Restricting affordability set-asides to new multifamily dwellings does nothing to address the need for affordable single-family homes. In fact, existing set asides which, like in Greenburgh, reward developers who build 100% affordable in exchange for a so-called “density bonus” results in the construction of undersized apartments that are ill-suited for raising children, making the need for affordable single-family homes even greater.

Limiting affordability set asides to multifamily housing also contributes to racially segregated neighborhoods because Greenburgh, like many communities in Westchester, doesn’t allow multifamily housing in its residentially zoned neighborhoods, which are limited to single one-family homes and open to people of color only if they can afford to buy a home there, which many cannot.
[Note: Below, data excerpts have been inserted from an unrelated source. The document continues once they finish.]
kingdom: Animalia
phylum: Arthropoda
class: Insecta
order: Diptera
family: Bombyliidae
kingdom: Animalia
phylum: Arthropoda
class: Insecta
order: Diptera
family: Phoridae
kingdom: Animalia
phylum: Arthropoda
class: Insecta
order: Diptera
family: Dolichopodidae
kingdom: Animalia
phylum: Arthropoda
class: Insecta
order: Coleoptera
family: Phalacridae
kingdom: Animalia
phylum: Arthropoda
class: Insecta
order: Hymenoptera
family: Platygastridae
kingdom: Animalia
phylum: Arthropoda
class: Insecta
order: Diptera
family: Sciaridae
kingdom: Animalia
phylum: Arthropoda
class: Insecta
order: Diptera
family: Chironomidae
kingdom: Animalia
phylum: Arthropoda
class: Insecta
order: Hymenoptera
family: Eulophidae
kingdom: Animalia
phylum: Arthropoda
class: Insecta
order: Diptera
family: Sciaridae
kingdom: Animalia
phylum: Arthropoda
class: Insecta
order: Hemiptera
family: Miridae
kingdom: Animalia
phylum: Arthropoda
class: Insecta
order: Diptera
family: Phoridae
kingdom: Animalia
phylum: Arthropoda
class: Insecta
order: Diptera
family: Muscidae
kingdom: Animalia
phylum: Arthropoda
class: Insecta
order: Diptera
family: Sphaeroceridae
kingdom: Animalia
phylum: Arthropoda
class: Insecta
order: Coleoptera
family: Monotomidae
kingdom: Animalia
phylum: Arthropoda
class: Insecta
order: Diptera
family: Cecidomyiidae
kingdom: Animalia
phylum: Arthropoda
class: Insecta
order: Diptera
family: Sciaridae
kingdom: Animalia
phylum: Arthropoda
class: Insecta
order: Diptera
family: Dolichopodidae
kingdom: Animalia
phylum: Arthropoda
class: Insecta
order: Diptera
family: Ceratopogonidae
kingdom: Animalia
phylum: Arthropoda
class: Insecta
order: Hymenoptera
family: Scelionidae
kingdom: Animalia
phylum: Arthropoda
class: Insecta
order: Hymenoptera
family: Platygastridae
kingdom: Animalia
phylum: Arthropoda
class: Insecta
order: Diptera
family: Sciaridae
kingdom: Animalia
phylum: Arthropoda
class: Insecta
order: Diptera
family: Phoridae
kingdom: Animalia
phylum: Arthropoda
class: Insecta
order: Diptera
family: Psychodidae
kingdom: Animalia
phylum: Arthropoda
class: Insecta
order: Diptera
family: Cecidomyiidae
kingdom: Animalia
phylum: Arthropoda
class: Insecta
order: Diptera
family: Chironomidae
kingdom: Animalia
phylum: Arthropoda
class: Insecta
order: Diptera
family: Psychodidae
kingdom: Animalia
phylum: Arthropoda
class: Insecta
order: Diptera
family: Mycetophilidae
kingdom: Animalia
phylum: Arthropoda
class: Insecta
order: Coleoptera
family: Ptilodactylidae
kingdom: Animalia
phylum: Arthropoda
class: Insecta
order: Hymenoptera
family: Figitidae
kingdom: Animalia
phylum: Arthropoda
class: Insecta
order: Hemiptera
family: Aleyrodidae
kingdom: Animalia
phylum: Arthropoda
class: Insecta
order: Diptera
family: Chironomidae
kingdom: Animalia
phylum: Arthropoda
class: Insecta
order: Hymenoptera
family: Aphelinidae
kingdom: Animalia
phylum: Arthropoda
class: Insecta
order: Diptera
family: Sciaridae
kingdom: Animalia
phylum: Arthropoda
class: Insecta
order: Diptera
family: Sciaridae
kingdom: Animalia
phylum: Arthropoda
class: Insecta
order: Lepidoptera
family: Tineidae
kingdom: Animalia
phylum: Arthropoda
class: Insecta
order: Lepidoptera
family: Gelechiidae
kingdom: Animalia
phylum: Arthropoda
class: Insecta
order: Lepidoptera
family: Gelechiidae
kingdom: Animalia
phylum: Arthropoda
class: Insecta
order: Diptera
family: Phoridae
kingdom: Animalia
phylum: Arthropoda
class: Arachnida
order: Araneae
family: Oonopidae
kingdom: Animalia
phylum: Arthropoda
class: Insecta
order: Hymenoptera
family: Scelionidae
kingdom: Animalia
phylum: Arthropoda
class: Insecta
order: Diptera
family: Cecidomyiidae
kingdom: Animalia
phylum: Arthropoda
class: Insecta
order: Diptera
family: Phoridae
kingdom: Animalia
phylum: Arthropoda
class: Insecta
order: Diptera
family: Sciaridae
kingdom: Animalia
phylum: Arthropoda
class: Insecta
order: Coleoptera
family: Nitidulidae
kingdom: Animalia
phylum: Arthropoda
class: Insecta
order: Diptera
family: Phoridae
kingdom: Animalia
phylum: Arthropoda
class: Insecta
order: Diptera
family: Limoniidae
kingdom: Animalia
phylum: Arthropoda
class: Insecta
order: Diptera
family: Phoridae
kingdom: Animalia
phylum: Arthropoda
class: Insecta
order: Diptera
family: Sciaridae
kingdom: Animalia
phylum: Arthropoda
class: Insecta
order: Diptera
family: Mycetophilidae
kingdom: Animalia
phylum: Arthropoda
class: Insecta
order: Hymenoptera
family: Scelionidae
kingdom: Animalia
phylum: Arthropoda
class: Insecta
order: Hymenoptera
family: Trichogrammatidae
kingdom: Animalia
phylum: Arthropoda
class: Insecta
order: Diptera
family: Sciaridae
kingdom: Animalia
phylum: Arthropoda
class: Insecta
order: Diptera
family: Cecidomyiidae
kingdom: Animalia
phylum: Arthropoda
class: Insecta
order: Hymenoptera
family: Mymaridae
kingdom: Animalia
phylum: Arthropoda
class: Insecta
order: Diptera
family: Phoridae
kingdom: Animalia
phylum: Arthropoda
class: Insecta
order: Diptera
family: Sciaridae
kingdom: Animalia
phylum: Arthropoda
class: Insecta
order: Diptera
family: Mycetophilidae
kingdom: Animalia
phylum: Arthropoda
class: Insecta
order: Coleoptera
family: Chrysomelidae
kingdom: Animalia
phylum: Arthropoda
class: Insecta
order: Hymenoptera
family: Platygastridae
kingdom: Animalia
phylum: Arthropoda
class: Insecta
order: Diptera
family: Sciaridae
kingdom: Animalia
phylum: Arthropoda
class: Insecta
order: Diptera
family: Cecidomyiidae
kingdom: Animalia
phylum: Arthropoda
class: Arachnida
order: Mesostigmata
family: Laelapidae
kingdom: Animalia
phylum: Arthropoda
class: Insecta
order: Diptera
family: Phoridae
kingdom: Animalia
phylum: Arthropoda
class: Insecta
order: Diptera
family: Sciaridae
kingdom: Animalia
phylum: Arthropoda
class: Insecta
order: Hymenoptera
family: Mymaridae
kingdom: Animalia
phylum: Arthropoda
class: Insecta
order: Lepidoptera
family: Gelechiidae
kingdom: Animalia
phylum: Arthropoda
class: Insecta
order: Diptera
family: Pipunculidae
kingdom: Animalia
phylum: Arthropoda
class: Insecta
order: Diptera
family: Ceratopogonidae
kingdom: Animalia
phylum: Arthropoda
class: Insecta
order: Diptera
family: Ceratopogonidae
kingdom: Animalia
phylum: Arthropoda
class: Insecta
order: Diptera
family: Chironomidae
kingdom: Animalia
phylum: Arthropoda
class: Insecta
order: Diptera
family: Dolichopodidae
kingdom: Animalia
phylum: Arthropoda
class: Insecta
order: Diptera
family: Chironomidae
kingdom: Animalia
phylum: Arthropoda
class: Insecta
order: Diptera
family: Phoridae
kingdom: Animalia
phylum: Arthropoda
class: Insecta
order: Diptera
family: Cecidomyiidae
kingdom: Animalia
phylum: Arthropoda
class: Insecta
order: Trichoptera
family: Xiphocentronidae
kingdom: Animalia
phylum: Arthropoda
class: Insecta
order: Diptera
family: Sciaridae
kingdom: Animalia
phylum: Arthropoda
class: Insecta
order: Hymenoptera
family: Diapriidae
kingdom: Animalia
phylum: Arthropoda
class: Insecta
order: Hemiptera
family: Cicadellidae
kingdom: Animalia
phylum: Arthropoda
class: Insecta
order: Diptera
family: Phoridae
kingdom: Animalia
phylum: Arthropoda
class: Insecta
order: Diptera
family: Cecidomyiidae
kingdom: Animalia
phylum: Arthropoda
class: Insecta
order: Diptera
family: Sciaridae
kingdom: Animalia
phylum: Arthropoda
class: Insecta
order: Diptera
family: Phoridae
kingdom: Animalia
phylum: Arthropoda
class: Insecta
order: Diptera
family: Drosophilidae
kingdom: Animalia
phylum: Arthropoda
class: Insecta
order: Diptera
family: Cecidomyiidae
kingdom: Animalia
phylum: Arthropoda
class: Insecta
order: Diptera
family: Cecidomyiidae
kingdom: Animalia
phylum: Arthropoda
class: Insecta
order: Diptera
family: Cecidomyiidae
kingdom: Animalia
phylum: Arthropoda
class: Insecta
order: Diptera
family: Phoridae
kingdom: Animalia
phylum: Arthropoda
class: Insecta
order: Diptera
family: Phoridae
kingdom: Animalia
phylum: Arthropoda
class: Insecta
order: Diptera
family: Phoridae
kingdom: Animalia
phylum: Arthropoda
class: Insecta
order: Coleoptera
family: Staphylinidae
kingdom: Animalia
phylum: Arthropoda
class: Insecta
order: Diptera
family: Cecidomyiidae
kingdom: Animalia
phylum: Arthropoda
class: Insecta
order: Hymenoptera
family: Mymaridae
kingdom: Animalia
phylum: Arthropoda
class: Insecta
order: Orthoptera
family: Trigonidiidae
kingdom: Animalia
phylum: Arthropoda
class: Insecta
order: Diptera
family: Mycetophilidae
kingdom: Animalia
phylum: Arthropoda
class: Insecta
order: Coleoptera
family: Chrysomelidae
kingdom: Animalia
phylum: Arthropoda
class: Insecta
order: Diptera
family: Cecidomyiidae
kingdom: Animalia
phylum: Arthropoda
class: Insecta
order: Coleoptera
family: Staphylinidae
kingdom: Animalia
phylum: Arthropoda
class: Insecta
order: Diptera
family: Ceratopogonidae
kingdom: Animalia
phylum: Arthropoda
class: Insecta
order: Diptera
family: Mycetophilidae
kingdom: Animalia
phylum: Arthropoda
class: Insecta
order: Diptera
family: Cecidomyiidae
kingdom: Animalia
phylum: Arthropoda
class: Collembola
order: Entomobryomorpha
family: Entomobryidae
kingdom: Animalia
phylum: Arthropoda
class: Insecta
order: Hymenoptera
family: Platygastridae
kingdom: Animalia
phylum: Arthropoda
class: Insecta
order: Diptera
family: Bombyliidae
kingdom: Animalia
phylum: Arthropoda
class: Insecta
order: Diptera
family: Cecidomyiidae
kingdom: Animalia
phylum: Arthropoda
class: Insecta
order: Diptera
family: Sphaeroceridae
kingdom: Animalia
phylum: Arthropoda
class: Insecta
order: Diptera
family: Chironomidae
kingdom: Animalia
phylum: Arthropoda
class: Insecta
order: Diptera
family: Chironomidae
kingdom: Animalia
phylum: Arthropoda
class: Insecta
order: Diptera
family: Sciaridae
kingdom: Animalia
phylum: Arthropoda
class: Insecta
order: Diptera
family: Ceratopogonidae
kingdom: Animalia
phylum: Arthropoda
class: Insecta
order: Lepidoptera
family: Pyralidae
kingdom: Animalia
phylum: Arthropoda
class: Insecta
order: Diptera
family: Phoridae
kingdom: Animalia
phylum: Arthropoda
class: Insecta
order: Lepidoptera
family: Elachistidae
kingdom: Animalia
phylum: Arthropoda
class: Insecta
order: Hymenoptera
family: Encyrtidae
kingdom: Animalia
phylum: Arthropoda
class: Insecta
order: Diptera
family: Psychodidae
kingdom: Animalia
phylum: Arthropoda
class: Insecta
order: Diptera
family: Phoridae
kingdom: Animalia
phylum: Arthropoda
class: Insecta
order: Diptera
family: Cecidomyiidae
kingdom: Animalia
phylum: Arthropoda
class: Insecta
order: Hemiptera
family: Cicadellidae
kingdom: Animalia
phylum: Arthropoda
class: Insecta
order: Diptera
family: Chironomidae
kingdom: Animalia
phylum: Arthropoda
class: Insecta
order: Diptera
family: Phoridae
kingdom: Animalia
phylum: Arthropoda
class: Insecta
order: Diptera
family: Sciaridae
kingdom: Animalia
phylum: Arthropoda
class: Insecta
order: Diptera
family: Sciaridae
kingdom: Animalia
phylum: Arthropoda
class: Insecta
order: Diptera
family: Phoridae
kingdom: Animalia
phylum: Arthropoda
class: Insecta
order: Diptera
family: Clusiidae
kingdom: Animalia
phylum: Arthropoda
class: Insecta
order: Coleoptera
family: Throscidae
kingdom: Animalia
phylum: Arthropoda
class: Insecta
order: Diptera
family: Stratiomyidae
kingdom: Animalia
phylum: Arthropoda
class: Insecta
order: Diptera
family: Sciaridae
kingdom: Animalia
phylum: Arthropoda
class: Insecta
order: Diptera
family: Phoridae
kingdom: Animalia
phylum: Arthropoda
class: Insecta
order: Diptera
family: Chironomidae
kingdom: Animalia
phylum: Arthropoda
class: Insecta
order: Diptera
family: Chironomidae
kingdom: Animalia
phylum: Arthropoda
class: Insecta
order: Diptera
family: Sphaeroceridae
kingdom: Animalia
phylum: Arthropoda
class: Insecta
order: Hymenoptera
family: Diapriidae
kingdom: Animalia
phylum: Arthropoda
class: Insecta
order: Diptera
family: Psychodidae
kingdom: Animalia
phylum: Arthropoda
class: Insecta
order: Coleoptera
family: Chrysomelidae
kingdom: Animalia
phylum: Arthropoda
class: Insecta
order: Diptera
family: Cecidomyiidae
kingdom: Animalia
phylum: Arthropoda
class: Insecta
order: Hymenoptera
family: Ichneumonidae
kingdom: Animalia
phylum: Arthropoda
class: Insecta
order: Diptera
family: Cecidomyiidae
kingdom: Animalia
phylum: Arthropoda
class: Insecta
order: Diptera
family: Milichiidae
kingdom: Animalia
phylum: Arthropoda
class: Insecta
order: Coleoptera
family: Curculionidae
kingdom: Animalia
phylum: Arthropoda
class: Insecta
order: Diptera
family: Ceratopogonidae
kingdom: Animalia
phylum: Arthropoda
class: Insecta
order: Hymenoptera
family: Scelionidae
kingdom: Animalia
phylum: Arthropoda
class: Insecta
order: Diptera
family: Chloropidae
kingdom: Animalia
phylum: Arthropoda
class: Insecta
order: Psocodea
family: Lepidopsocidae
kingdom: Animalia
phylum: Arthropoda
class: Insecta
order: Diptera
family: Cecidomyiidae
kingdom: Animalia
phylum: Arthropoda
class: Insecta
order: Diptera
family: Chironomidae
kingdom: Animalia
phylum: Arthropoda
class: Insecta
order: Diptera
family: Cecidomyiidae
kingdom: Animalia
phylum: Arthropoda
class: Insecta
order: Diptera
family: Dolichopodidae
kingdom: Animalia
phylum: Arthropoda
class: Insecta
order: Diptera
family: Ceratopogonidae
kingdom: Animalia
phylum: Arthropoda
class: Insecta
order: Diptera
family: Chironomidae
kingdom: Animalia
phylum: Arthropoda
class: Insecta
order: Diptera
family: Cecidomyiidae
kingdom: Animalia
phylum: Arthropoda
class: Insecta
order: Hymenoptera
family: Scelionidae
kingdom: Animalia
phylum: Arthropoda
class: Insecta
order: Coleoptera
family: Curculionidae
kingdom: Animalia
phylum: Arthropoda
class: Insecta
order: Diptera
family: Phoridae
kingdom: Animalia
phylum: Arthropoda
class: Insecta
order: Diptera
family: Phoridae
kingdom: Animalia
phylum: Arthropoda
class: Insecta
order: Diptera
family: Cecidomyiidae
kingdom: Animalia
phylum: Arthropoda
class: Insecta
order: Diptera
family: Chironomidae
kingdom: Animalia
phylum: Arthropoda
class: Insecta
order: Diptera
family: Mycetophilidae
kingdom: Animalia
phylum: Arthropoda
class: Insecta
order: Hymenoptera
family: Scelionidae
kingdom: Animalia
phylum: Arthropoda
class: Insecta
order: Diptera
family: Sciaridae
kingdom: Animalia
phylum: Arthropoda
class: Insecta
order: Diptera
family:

Greenburgh needs an affordable housing law which applies an affordability set aside to all forms of housing including new single family home subdivisions. I would like to see a set aside of 20%, but 10% is at least a start and a small price to pay.

And if a developer of luxury million dollar homes does not wish to build any affordable units, he or she should then be permitted to “buy out” of the obligation so that the town can create a fund which it can use to make other single family homes in Greenburgh affordable. And towns like Greenburgh that welcome new billion-dollar businesses like Regeneron that hire new workers who inevitably squeeze the local housing market even tighter should require those businesses to contribute a portion of their revenue to the town’s affordable housing fund.

The demand for single family homes in our market is already so high and shows no signs of abating that the incremental cost of imposing an affordability set aside shouldn’t discourage developers, buyers, or local elected officials.

But sadly, as Ms. Brown reminds us, there is no leadership, vision or guts in Greenburgh’s municipal government to do any of these things, and there hasn’t been for decades. That needs to change.

Bob Bernstein

48 Old Colony Road Hartsdale, New York 10530

The writer is a lawyer and civic leader in the Edgemont section of unincorporated Greenburgh.